# [Assignment]
From the passage about Jayda's half-birthday morning, copy the part starting at "The morning of" and ending at "daughter is becoming." word for word.

# [Excerpted passage]
• • • •

The morning of Jayda’s 2-1/2 birthday began with my daughter and me cuddling in my bed. As usual, Jayda prodded me to “talk about our day,” and I gave her a preview of her upcoming school day, as well as our afterschool activities, which involved a play date. When I was finished, she gave me a hug and declared, “Mommy, you my best friend!” It was one of those unexpected gems that often comes out of Jayda’s mouth these days—a surprising reminder of what a sweet, articulate little person my daughter is becoming.

When we got out of bed that morning, Jayda insisted on wearing underpants under her leggings. We’d been potty training for awhile, but Jayda usually ran around the house in a pair of pull-ups, or completely nude from the waist down, most mornings before we left for daycare. I relented though, helped her put on her princess undies, and took her with me on a ride to Dunkin Donuts for coffee. Then, we came home for a few hours, and Jayda remained dry the entire time. She even asked to use the potty twice, successfully, before leaving for daycare. But as I went to change her into a pair of pull ups before we left the house, she threw a fit, and refused to take off her underpants. “I a big girl now,” she declared, and, as I looked at the calendar and noticed what day it was, I couldn’t help but agree. Thus, my willful child won this battle, and sported her princess undies at daycare for the very first time.

• • • •

# [Record excerpts]
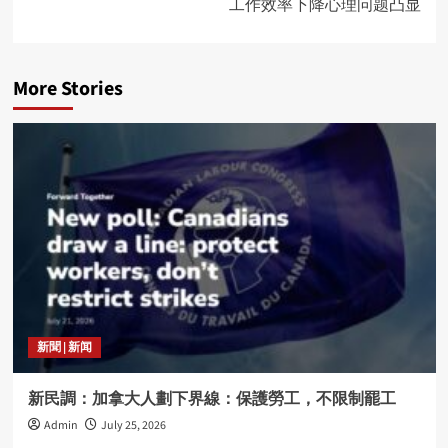
工作效率下降心理问题凸显
More Stories
新聞 | 新闻
新民調：加拿大人劃下界線：保護勞工，不限制罷工
Admin
July 25, 2026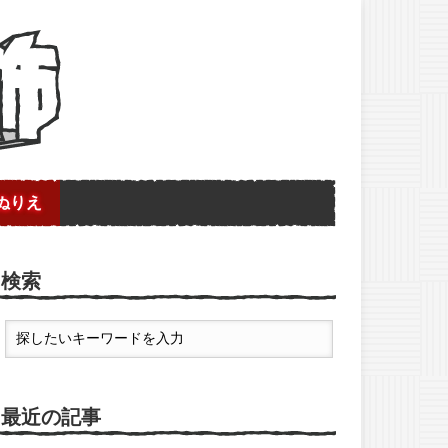
ぬりえ
検索
最近の記事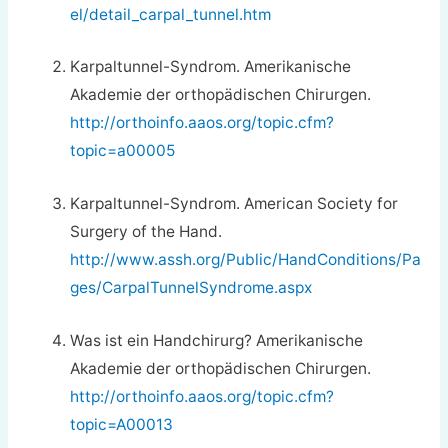
el/detail_carpal_tunnel.htm
Karpaltunnel-Syndrom. Amerikanische
Akademie der orthopädischen Chirurgen.
http://orthoinfo.aaos.org/topic.cfm?
topic=a00005
Karpaltunnel-Syndrom. American Society for
Surgery of the Hand.
http://www.assh.org/Public/HandConditions/Pa
ges/CarpalTunnelSyndrome.aspx
Was ist ein Handchirurg? Amerikanische
Akademie der orthopädischen Chirurgen.
http://orthoinfo.aaos.org/topic.cfm?
topic=A00013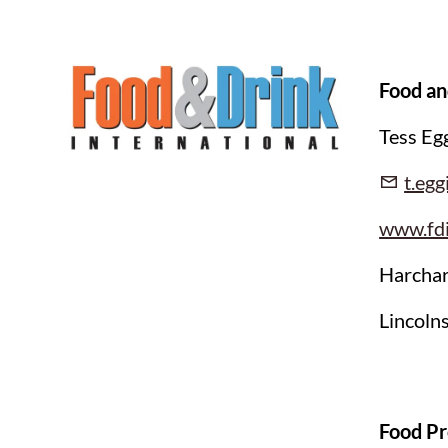
Food an
Tess Eg
t.eg
www.fdi
Harchar
Lincoln
Food Pr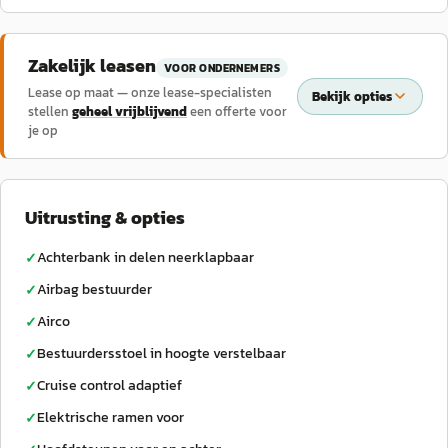
Zakelijk leasen
VOOR ONDERNEMERS
Lease op maat — onze lease-specialisten
Bekijk opties
stellen
geheel vrijblijvend
een offerte voor
je op
Uitrusting & opties
Achterbank in delen neerklapbaar
✓
Airbag bestuurder
✓
Airco
✓
Bestuurdersstoel in hoogte verstelbaar
✓
Cruise control adaptief
✓
Elektrische ramen voor
✓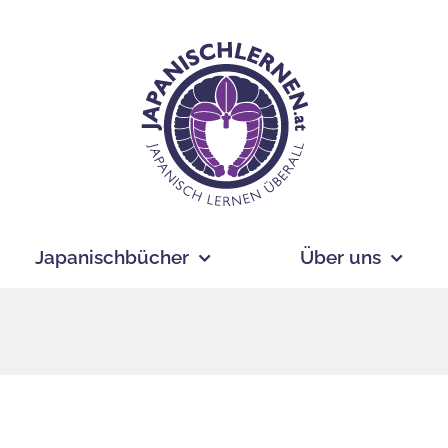
Japanischbücher
Über uns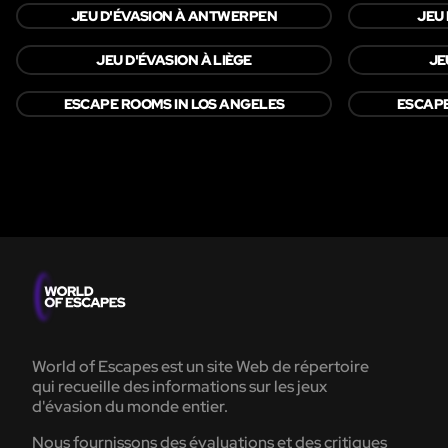
JEU D'ÉVASION À ANTWERPEN
JEU
JEU D'ÉVASION À LIÈGE
JE
ESCAPE ROOMS IN LOS ANGELES
ESCAP
World of Escapes est un site Web de répertoire
qui recueille des informations sur les jeux
d'évasion du monde entier.
Nous fournissons des évaluations et des critiques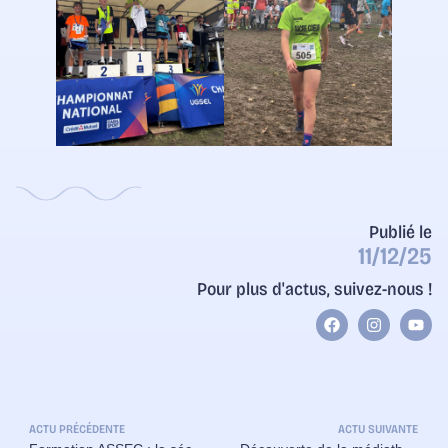
Publié le
11/12/25
Pour plus d'actus, suivez-nous !
ACTU PRÉCÉDENTE
ACTU SUIVANTE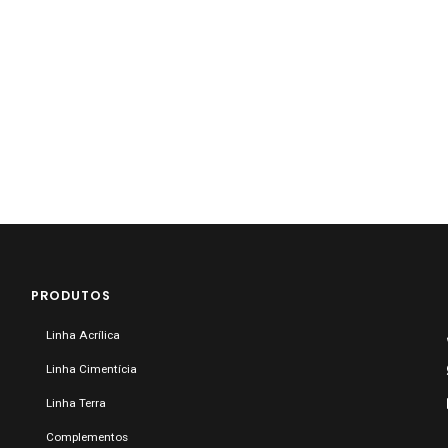
PRODUTOS
Linha Acrílica
Linha Cimentícia
Linha Terra
Complementos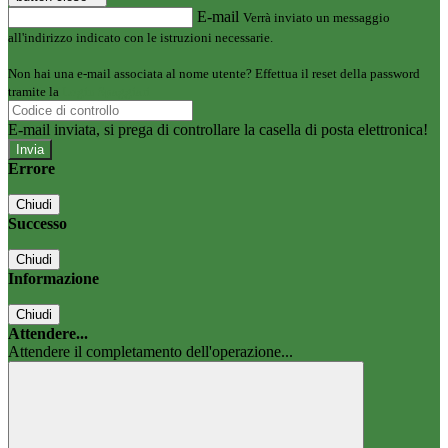
E-mail
Verrà inviato un messaggio
all'indirizzo indicato con le istruzioni necessarie.
Non hai una e-mail associata al nome utente? Effettua il reset della password
tramite la
Login Spaggiari
E-mail inviata, si prega di controllare la casella di posta elettronica!
Errore
Chiudi
Successo
Chiudi
Informazione
Chiudi
Attendere...
Attendere il completamento dell'operazione...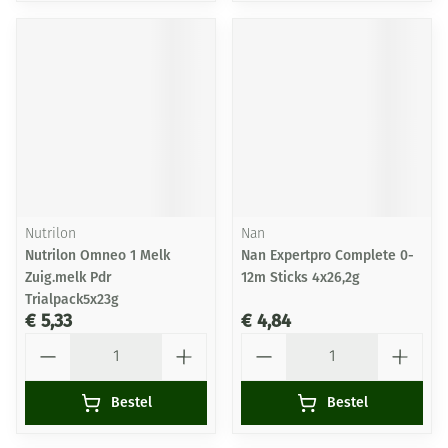
Nutrilon
Nan
Nutrilon Omneo 1 Melk
Nan Expertpro Complete 0-
Zuig.melk Pdr
12m Sticks 4x26,2g
Trialpack5x23g
€ 5,33
€ 4,84
Aantal
Aantal
Bestel
Bestel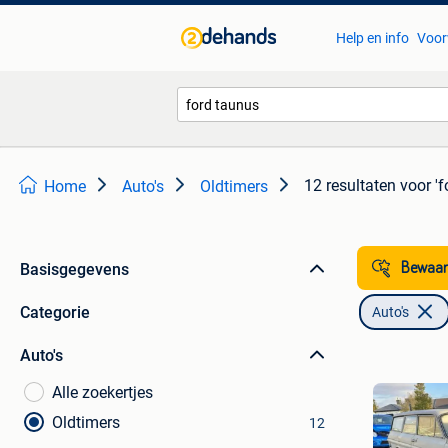
Help en info
Voor
12 resultaten
voor 'f
Home
Auto's
Oldtimers
Basisgegevens
Bewaar
Categorie
Auto's
Auto's
Alle zoekertjes
Oldtimers
12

• • • •

# [Output for this exercise]
The morning of Jayda’s 2-1/2 birthday began with my daughter and me cuddling in my bed. As usual, Jayda prodded me to “talk about our day,” and I gave her a preview of her upcoming school day, as well as our afterschool activities, which involved a play date. When I was finished, she gave me a hug and declared, “Mommy, you my best friend!” It was one of those unexpected gems that often comes out of Jayda’s mouth these days—a surprising reminder of what a sweet, articulate little person my daughter is becoming.